It is good that you are managing to get out hacking 5/6 times a week. But how much aerobic exercise do you actually do during the hacks?

Often with sports horse (and pony) types they require a lot of work to settle down. The extra energy he has from not being worked as much may be contributing to the running round the field and generally poor behaviour.

Something to think about.


----------



## Melms92 (2 March 2014)

Thank you, I think Darremi you are right, he is not being worked hard enough! I usually do a lot of trotting on a ride as I was told this is harder work than canter? I ride him in an outline when hacking 90% of the time, I give him 10% of the ride to stretch. 

I have, since reading everyone's advice decided that perhaps my exercise isn't fast paced enough to keep him distracted and so have started schooling him for15-30 mins before hacking and do a lot ore trot and canter work now! Thank you so much for your advice, if anyone has any further tips I would be extremely grateful! Thank you!


----------



## putasocinit (2 March 2014)

Yes it will be the pigs, but he will get used to them, feed him some magnesium oxide as well it works wonders as a calmer and our grass is lacking in it anyway


----------



## Tnavas (2 March 2014)

Melms92 said:



			Thank you, I think Darremi you are right, he is not being worked hard enough! I usually do a lot of trotting on a ride as I was told this is harder work than canter? I ride him in an outline when hacking 90% of the time, I give him 10% of the ride to stretch. 

I have, since reading everyone's advice decided that perhaps my exercise isn't fast paced enough to keep him distracted and so have started schooling him for15-30 mins before hacking and do a lot ore trot and canter work now! Thank you so much for your advice, if anyone has any further tips I would be extremely grateful! Thank you!
		
Click to expand...

Trotting is a good fittening pace where muscle is built and condition maintained. It takes more out of a horse to canter or gallop.

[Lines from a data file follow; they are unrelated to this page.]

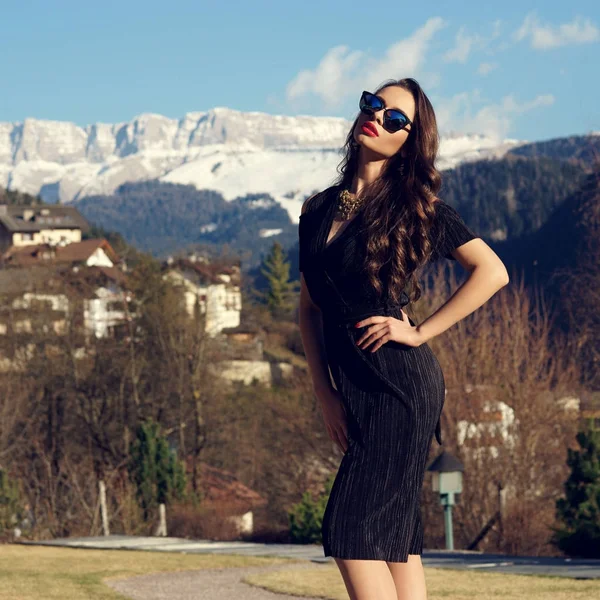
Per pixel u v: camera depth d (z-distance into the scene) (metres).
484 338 26.69
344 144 2.95
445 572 9.78
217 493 35.19
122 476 33.12
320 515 19.25
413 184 2.73
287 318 84.94
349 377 2.77
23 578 10.30
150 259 41.59
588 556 12.81
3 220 137.75
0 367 38.09
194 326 39.06
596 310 31.16
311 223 2.87
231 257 42.47
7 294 39.38
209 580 10.10
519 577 9.09
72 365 38.34
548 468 26.39
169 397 38.53
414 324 2.93
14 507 21.70
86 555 13.34
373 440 2.71
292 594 8.67
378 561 2.68
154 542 16.70
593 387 29.62
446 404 25.58
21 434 35.25
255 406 37.66
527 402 25.80
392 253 2.69
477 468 24.80
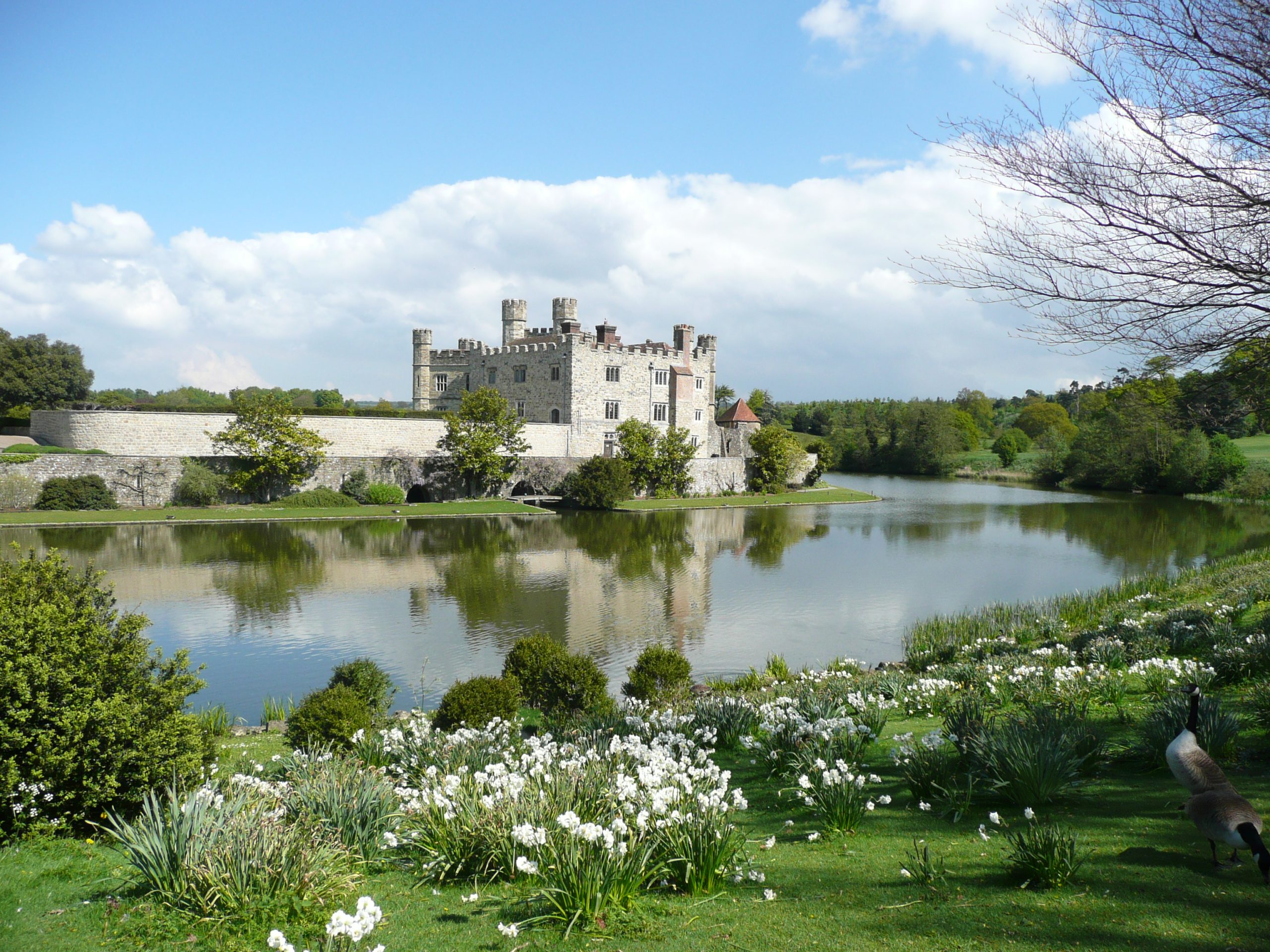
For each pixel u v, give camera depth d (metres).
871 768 10.61
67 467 54.56
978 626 24.95
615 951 5.83
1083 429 104.69
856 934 5.90
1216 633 16.34
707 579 37.78
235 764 12.48
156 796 8.33
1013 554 46.69
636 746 9.67
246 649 24.52
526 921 6.18
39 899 6.89
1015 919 5.91
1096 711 12.74
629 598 33.00
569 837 6.72
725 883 7.07
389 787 8.91
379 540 48.12
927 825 8.33
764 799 9.88
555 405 80.62
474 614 29.52
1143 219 9.98
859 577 38.72
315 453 63.34
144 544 43.97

Firstly with all new equines reduce feed to a level that keeps them covered but quiet - this may mean feeding just Hay or Haylage for a couple of months while you get to know and trust each other. 

By the sound of things, not jumping as well as in the past and also spinning when you mount would have me thinking is he sore somewhere. A change in characteristic behaviour often has pain as a cause.

A chiropractor might be a good idea for him. Check him over and at least give you peace of mind.

A good check of saddle and bridle fit and also the condition of his teeth. Do you know when he last had the dentist?

Rule out any discomfort and as others have said take one problem at a time. Hack out in company and alternate between following and taking the lead. He is in a new unfamiliar area and will be unsettled for a while. 

PIGS!!! poor piggies - they are rather cute really but often smelly. Lets remember that in the wild a pig is a fearsome creature, one bite can remove and arm with ease so your horse is quite naturally concerned when he can smell them. Try and take a visit with a pig proof friend. I've had one pony that would absolutely refuse to become pig proof and a horse that detested donkeys with a passion. Sometimes you have to accept that your pony is not going to like everything.


----------